The Seamless Garment of Life

June 10, 2011

When Chicago’s Cardinal Bernardin was dying of cancer, Chicagoans responded as they did when they heard that President Roosevelt had died. The announcement brought the city of broad shoulders to its knees. The Tribune quoted the Cardinal as saying he faced death with peace and that it was a gift from God.

Jeremy Langford, a young editor from Loyola Press, was working with the cardinal on a memoir that after Bernardin’s death would become the inspirational bestseller The Gift of Peace. Jeremy asked the cardinal, “Did I misunderstand what you said to the press? Was the gift from God knowing when you are going to die or the sense of peace?” The Cardinal smiled and answered, “Many people misunderstood. It’s interesting, isn’t it? We can understand cancer but peace is less comprehensible.”

After his death not only Chicagoans but Catholics everywhere would remember Joseph Bernardin for teaching us how to die with dignity. Few would remember how he taught a whole world to live with dignity through his profoundly Catholic idea, the Seamless Garment of Life. Isn’t it interesting? We can understand the inevitability of death, but the sanctity of life is less comprehensible.

Here is Cardinal Bernardin’s gift to the world.

The Seamless Garment of Life is not a theory but a principle that all life is sacred, from womb to tomb, in the unborn and the dying, in the murderer on death row and the mother in a coma, in the soldier in Afghanistan and the homeless family in Iraq, in the child abused by a pedophile and the pensioner who can’t afford a doctor, in the oil-poisoned Gulf and the coal mines of Pennsylvania, in the Arab and in the Israeli. “When human life is considered ‘cheap’ or easily expendable in one area,” said Cardinal Bernardin, “eventually nothing is held as sacred and all lives are in jeopardy.”

The Seamless Garment of Life is not a religious belief but a spiritual understanding that all of us are one.

I stay Catholic because the Church has a consistent ethic of life. The seamless garment is not always comfortable, but it fits all sizes.

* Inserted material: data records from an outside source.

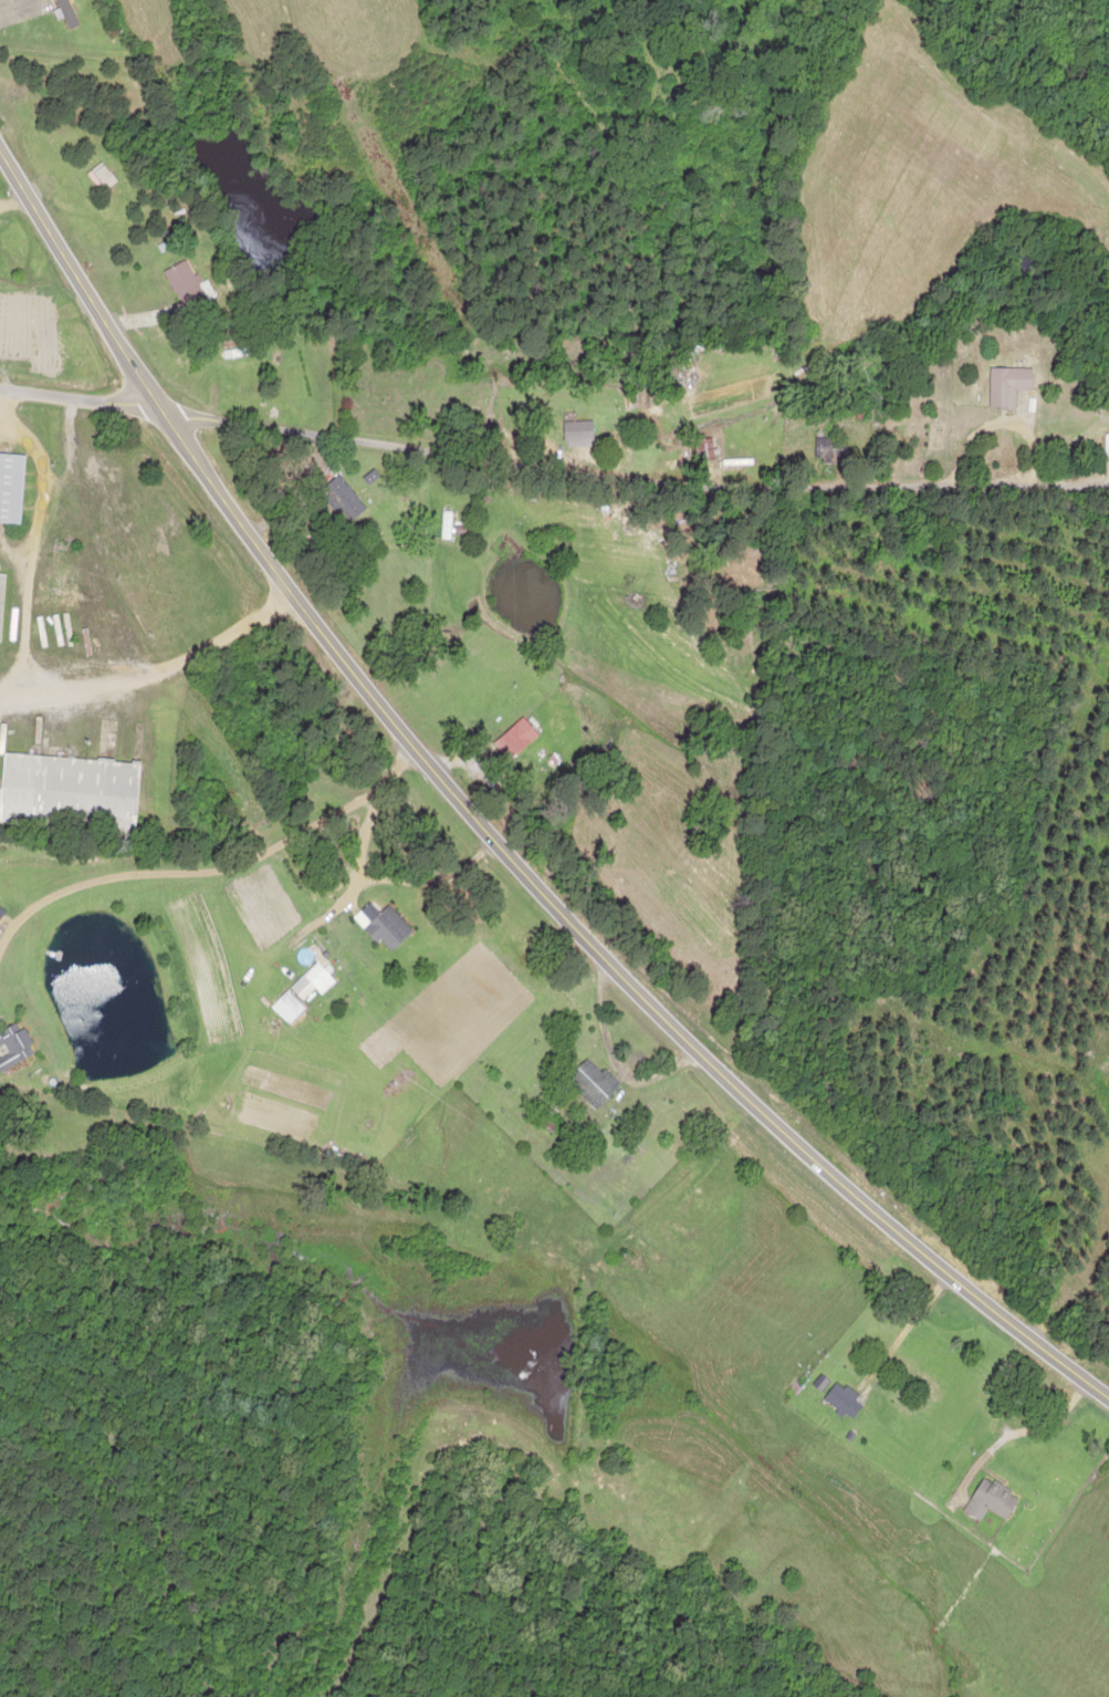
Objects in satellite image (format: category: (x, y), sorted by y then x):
building: (62, 13)
building: (184, 284)
building: (239, 380)
building: (1004, 385)
building: (574, 433)
building: (1105, 444)
building: (828, 449)
road: (552, 455)
building: (9, 487)
building: (341, 497)
building: (0, 578)
building: (513, 738)
building: (66, 790)
road: (491, 825)
building: (385, 928)
building: (310, 981)
building: (288, 1003)
building: (13, 1044)
building: (590, 1082)
building: (987, 1499)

Today’s post is excerpted from my book Why Stay Catholic? Unexpected Answers to a Life-Changing Question.

{ 6 comments }

Fran Rossi Szpylczyn June 10, 2011 at 9:44 am

The Seamless Garment of Life is brilliant and is one of so many things that I love and loved about +Cardinal Bernadin. I was in Chicago right after he died and the love for him by the people of the city was apparent.

I love what you say about the potential discomfort of said garment but it does fit all and with dignity.

Why is this so under used by so many in the so-called (and I say that with due respect) pro-life movement? We are all called into balance and equilibrium through and in Christ Jesus and that is what the seamless garment is… whether you are fighting the death penalty, euthanasia, abortion, hunger, slavery. I could go on and on but will stop there.

Mike June 10, 2011 at 3:25 pm

You say it just right, Fran. Thank you.

Catherine June 10, 2011 at 3:38 pm

Speaking of the real McCoy, Cardinal Bernardin was a true Christian. I can say his seamless garment idea was very persuasive to me on the left. It was a challenge to both right and left. This idea, and he in general, always served to remind us that our faith runs much, much deeper than politics, or certainly should. Love was his byword. He remained as one who serves to the very last. His voice is very much missed and needed. Thank you for bringing him up.

Mike June 10, 2011 at 6:22 pm

You’re welcome, Catherine. Thanks for reading the blog and talking back.

Bob June 11, 2011 at 9:07 am

We moved from Chicago shortly after Cardinal Bernardin was installed so I never got a personal sense of the man. However, the grace and dignity he displayed when he was falsely accused by a sick young man was marvelous. He won friends then and even more so later when he forgave the man after he finally admitted he’d made up the whole story. He was quite a man.
Bob

Mike June 11, 2011 at 6:03 pm

So true. When he forgave the man, Berardin said,”We cannot run away from our family. We have only one family, so we must make every effort to be reconciled.”